KUTIPAN TERPILIH:
----------------------------------------

4. Mengamalkan semua apa yang telah ditalqinkan oleh mursyidnya, berupadzikir, tawajuh dan muroqobah. Dan meninggalkan semua wirid dari yang lainnya sekalipun ma’tsur. Karena firasat seorang mursyid menetapkan tertentunya hal itu, merupakan nur dari Allah SWT.
5. Merasa bahwa dirinya lebih hina dari semua makhluk, dan tidak melihat bahwa dirinya memiliki hak atas orang lain serta berusaha keluar dari tanggungan hak–hak pihak lain dengan menunaikan kewajibannya. Dan memutus dari segala ketergantungannya dari selain Al-Maqshud (Allah SWT).
6. Tidak suka marah kepada siapapun, karena marah itu dapat menghilangkan nur (cahaya) dzikir. Dan meninggalkan perdebatan serta perbantahan dengan para penuntut ilmu, karena perdebatan itu menyebabkan ghoflah (kelalaian). Jika muncul pada dirinya rasa marah kepada seseorang hendaknya segera minta ma’af kepadanya. Dan hendaknya tidak memandang rendah pada siapapun juga.
           Sedangkan adab seorang murid secara khusus kepada mursyidnya antara lain sebagai berikut;
1. Keyakinan seorang murid hendaknya hanya kepada seorang mursyidnya saja. Artinya ia yakin bahwa segala apa yang diinginkan dan dimaksudkan tidak akan berhasil kecuali dengan wasilah mursyidnya.
2. Tunduk, pasrah dan ridlo dengan segala tindakan mursyidnya. Dan berkhidmah kepadanya dengan harta dan badannya, karena jauharul mahabbah (mutiara kecintaan) tidak akan nampak kecuali dengan cara ini, dan kejujuran serta keikhlasan tidak akan diketahui kecuali dengan ukuran timbangan ini.
3. Memelankan suara ketika berada di majlis sang musyid, karena mengeraskan suara di majlis orang–orang besar termasuk su'ul adab (perilaku yang buruk) . Dan tidak berpanjang lebar ketika berbicara, memberikan jawaban atau bertanya kepadanya. Karena hal tersebut akan dapat menghilangkan rasa segan terhadap mursyidnya, yang menjadikan bisa terhijab (terhalang) dari kebenaran.

----------------------------------------

DATA YANG DIBERIKAN:
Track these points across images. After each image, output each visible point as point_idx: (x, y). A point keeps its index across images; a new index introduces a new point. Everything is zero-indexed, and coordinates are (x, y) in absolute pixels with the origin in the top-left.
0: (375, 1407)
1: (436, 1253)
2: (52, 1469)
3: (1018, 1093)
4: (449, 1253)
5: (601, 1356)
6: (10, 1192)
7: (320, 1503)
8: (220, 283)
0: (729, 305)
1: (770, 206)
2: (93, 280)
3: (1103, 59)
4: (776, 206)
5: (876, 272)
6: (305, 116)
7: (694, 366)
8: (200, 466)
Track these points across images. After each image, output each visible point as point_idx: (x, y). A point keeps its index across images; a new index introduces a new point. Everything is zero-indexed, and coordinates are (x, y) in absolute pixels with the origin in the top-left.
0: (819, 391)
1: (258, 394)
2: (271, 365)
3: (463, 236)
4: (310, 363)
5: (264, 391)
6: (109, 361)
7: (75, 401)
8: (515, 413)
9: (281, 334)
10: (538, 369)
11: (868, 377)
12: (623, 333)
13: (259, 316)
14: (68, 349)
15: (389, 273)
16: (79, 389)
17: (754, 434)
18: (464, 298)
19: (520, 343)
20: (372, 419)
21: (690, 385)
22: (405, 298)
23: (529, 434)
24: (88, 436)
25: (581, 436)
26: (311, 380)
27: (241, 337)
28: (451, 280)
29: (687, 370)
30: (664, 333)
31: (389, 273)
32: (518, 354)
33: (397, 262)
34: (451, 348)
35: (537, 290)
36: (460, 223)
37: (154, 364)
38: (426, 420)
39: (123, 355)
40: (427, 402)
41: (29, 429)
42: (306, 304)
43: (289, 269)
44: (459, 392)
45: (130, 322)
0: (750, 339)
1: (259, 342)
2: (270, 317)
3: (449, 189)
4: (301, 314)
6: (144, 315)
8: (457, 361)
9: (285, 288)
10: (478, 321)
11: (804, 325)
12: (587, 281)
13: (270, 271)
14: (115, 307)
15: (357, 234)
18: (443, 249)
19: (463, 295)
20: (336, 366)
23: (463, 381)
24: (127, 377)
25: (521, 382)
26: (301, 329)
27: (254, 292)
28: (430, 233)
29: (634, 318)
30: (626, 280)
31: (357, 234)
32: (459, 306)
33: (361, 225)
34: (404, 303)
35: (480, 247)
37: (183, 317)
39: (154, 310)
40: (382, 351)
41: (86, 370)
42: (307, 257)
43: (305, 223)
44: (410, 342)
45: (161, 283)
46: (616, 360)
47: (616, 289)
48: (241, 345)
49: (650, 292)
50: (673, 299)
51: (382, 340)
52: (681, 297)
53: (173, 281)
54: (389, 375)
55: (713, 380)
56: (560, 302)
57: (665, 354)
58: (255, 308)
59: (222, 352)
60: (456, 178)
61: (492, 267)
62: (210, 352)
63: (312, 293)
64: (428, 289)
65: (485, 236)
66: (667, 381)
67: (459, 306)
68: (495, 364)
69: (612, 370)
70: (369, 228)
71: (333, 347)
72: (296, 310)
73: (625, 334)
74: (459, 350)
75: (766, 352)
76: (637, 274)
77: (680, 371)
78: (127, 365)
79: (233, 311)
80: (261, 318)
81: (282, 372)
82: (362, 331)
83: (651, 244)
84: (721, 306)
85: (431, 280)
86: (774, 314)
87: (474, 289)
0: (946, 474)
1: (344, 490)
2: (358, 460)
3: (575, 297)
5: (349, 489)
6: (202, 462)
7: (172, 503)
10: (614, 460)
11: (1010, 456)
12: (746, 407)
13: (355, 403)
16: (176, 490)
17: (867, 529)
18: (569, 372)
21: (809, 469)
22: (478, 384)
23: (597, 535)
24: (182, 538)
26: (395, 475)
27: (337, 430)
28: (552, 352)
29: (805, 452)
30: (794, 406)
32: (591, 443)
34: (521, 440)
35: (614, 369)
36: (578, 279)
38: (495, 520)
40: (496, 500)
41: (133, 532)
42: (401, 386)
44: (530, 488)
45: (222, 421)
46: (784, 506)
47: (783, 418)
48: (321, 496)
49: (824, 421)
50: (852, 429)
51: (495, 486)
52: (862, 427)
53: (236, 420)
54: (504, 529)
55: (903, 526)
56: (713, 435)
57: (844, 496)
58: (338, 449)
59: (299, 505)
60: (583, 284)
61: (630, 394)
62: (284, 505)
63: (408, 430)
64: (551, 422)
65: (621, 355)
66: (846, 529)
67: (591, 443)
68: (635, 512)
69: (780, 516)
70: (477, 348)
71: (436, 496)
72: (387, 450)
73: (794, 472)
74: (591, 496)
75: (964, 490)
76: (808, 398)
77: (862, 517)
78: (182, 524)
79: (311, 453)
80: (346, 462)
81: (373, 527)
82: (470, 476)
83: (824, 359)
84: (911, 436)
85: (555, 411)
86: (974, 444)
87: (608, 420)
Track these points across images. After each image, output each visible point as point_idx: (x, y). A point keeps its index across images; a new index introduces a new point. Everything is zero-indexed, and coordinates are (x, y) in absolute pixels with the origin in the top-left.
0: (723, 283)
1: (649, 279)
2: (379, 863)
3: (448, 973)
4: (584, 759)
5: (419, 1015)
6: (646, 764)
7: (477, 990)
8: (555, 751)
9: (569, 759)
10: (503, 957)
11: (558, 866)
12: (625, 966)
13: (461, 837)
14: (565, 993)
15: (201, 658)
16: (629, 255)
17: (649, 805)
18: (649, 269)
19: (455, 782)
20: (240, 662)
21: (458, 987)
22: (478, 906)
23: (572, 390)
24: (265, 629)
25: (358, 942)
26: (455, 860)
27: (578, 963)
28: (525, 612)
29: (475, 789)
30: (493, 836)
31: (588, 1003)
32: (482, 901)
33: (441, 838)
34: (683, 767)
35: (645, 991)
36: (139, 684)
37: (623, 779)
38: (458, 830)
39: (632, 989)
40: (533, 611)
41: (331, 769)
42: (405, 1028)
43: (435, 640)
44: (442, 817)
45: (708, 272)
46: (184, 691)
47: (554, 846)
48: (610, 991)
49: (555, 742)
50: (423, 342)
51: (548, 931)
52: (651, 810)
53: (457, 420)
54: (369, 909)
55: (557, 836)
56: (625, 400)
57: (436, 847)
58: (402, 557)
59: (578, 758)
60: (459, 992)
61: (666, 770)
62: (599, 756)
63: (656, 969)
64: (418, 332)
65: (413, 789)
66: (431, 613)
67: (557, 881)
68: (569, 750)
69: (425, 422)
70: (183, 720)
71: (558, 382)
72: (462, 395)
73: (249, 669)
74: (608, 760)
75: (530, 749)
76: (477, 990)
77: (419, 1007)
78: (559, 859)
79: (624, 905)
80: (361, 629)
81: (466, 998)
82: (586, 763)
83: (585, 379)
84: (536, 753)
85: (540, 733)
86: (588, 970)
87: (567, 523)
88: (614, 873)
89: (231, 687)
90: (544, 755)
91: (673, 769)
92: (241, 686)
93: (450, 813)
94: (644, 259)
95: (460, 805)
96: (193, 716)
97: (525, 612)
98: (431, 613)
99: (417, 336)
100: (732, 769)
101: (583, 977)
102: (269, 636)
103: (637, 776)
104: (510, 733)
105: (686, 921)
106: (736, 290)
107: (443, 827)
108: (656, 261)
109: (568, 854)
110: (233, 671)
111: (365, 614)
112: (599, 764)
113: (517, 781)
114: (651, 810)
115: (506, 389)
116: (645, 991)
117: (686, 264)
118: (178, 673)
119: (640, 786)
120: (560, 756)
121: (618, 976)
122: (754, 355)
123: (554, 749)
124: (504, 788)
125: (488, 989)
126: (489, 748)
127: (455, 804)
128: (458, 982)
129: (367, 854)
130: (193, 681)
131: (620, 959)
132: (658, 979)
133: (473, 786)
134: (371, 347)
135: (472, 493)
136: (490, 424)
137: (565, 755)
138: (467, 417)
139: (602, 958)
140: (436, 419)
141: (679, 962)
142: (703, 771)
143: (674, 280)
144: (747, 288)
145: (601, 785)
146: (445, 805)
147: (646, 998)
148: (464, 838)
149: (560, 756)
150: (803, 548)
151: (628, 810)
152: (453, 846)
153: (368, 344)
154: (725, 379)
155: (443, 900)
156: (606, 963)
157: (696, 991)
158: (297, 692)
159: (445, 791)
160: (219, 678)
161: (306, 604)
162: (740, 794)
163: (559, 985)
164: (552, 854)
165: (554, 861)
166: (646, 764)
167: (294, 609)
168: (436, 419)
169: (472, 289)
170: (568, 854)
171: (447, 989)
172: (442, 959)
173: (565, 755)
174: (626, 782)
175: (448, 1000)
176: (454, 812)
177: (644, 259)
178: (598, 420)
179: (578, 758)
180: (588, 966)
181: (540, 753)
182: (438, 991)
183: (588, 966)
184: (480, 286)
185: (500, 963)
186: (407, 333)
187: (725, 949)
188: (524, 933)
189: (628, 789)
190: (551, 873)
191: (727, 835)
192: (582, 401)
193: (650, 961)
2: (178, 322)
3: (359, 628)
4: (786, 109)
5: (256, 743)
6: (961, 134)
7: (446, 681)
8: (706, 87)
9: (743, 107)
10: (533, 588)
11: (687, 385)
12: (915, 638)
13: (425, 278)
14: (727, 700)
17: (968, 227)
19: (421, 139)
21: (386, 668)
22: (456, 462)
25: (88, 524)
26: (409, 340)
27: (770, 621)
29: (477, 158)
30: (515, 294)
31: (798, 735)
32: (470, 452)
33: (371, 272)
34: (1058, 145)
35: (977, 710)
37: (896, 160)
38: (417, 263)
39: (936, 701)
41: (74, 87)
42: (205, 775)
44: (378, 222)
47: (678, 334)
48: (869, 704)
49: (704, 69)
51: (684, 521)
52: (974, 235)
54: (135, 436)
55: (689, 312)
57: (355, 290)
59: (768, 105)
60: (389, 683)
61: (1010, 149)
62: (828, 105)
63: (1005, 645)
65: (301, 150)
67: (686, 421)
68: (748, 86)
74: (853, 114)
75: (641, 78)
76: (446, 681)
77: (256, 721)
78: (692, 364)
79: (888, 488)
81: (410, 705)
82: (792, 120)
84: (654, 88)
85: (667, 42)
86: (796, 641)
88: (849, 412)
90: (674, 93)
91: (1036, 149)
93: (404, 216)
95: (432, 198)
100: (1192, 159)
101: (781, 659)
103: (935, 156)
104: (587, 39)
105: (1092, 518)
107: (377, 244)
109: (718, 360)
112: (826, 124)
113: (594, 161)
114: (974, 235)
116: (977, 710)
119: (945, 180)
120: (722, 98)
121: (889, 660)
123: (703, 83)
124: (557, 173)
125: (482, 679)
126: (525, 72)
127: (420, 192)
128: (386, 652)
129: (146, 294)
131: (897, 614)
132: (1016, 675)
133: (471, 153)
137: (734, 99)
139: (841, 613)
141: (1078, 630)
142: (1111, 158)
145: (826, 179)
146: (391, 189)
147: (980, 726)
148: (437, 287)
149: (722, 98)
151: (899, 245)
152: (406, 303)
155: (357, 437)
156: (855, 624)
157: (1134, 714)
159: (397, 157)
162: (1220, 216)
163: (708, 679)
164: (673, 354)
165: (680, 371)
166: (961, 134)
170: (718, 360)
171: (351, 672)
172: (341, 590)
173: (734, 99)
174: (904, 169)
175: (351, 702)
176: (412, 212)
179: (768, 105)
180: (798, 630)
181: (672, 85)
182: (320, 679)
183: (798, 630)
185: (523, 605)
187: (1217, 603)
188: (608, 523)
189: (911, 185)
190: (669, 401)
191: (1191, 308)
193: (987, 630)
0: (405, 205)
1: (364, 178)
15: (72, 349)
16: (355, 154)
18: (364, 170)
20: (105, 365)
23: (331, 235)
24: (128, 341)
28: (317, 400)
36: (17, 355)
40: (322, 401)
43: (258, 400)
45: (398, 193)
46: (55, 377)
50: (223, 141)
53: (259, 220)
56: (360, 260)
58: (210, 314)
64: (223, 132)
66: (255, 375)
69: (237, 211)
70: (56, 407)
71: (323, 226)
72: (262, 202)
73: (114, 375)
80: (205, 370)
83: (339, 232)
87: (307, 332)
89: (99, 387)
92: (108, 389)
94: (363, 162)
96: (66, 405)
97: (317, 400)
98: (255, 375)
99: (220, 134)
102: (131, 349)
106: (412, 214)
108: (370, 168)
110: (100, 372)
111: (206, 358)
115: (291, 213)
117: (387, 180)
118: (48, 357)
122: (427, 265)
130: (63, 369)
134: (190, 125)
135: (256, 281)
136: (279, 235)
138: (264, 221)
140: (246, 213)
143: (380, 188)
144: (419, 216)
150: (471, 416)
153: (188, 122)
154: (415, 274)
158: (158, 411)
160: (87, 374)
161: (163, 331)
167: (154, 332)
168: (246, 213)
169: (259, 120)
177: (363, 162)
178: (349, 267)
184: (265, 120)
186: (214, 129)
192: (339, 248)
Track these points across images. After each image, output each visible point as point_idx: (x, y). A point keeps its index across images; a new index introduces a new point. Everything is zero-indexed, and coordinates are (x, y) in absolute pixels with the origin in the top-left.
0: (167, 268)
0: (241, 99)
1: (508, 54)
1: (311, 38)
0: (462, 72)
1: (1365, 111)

----------------------------------------

DAFTAR TUGAS:
1. Jawablah pertanyaan ini berdasarkan kutipan tentang adab murid:
(a) Apa yang dapat dihilangkan oleh marah?
(b) Apa yang disebabkan oleh perdebatan?
(c) Mengeraskan suara di majlis orang-orang besar termasuk apa?
2. Salin kembali bagian kutipan tentang adab murid dari "5. Merasa bahwa" sampai "Al-Maqshud (Allah SWT)." tanpa mengubah satu kata pun.
Jawablah hanya dengan bersandar pada kutipan di atas.

DAFTAR JAWABAN:
1.
(a) Nur (cahaya) dzikir.
(b) Ghoflah (kelalaian).
(c) Su'ul adab (perilaku yang buruk).

2.
5. Merasa bahwa dirinya lebih hina dari semua makhluk, dan tidak melihat bahwa dirinya memiliki hak atas orang lain serta berusaha keluar dari tanggungan hak–hak pihak lain dengan menunaikan kewajibannya. Dan memutus dari segala ketergantungannya dari selain Al-Maqshud (Allah SWT).